Opinião
DESABAFO (I)
A erosão das praias e o descaso com o saneamento são evidentes em Maceió. Há soluções técnicas, mas passam também por fazer com que moradores de outros bairros não só tenham na frágil orla, protegida por corais cada vez mais degradados e sem qualquer proteção, a única opção de lazer e de contato com a natureza. Por que não se recuperam áreas verdes da região do Tabuleiro, antes tão rica de vegetação? Sobrou quase nada, mas há ainda grandes latifúndios urbanos. Somente shopping e casas de materiais de construção? E a orla lagunar (a dos fundos da cidade)? A inexistência de parques em toda região metropolitana só implicará em mais degradação das orlas da Pajuçara e Ponta Verde. A Praia da Avenida tem lá a contribuição contínua e fétida do Salgadinho. Outrora, a praia das areias mais brancas e cristalinas de nosso belo litoral. Fazem monumentos e construções para esconder o que é de mais belo: o mar azul esverdeado único de Alagoas. Quer mais bonito? Como? Só o enfeiam com intervenções descabidas. Por que não constroem os morros artificiais nos bairros onde a maioria do povo vive e que precisa também reverenciar a história dos ilustres alagoanos? Por que não um teatro aberto com o nome do Djavan para se ouvir também um bom forró, que o atual prefeito dizia gostar? Há grotões, atualmente ocupados por populações de baixa renda em condições bastante precárias, onde se adequariam excelentes intervenções neste sentido, além da vegetação a fim de se evitar deslizamentos. Custaria bem menos do que outras obras realizadas que a poucos beneficiaram. Em lugares planos da cidade, os morros monumentos poderiam ter até um efeito de valorizar os bairros apinhados de casas e sem belezas naturais.
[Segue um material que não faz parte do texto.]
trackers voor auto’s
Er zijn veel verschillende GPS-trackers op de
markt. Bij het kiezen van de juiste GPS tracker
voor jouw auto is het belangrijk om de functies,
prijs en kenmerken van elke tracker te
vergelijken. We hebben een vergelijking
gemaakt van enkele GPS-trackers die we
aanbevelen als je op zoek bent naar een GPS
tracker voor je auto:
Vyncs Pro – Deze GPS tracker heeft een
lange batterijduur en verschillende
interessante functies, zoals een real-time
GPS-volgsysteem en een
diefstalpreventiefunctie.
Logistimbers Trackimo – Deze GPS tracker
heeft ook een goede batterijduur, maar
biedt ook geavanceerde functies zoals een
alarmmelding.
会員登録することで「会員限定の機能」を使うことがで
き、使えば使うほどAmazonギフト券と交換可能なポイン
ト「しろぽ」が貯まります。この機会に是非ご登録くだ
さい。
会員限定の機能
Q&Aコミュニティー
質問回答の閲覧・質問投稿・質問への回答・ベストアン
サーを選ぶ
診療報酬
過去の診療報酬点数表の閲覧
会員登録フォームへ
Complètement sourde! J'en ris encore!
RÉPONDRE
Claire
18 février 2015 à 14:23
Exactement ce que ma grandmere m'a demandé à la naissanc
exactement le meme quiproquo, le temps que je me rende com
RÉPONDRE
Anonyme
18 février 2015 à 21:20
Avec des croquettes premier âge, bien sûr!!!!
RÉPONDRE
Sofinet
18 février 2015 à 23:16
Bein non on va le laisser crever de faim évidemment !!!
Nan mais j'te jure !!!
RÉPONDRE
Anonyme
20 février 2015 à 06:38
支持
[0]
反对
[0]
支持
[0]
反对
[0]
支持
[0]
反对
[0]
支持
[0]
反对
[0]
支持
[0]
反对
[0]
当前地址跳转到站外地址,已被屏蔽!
Noutra área com um morro daquele da Pajuçara até que não seria má ideia... Tudo isto clama por maior conscientização de todos e, máxime, por parte dos atuais e futuros gestores públicos, muitos deles desafinados com o interesse da comunidade e preocupados apenas com a preservação ou tomada do poder por meio de eleições a cada dois anos que se tornaram, por isso, nos horizontes máximos da visão e planejamento para fins apenas eleitorais. É um porre de democracia exclusivamente de curto prazo que só deseduca e tira sossego de todos por campanhas que parecem mais zombar de nós, os eleitores, de tanta poluição sonora e visual. Até quando?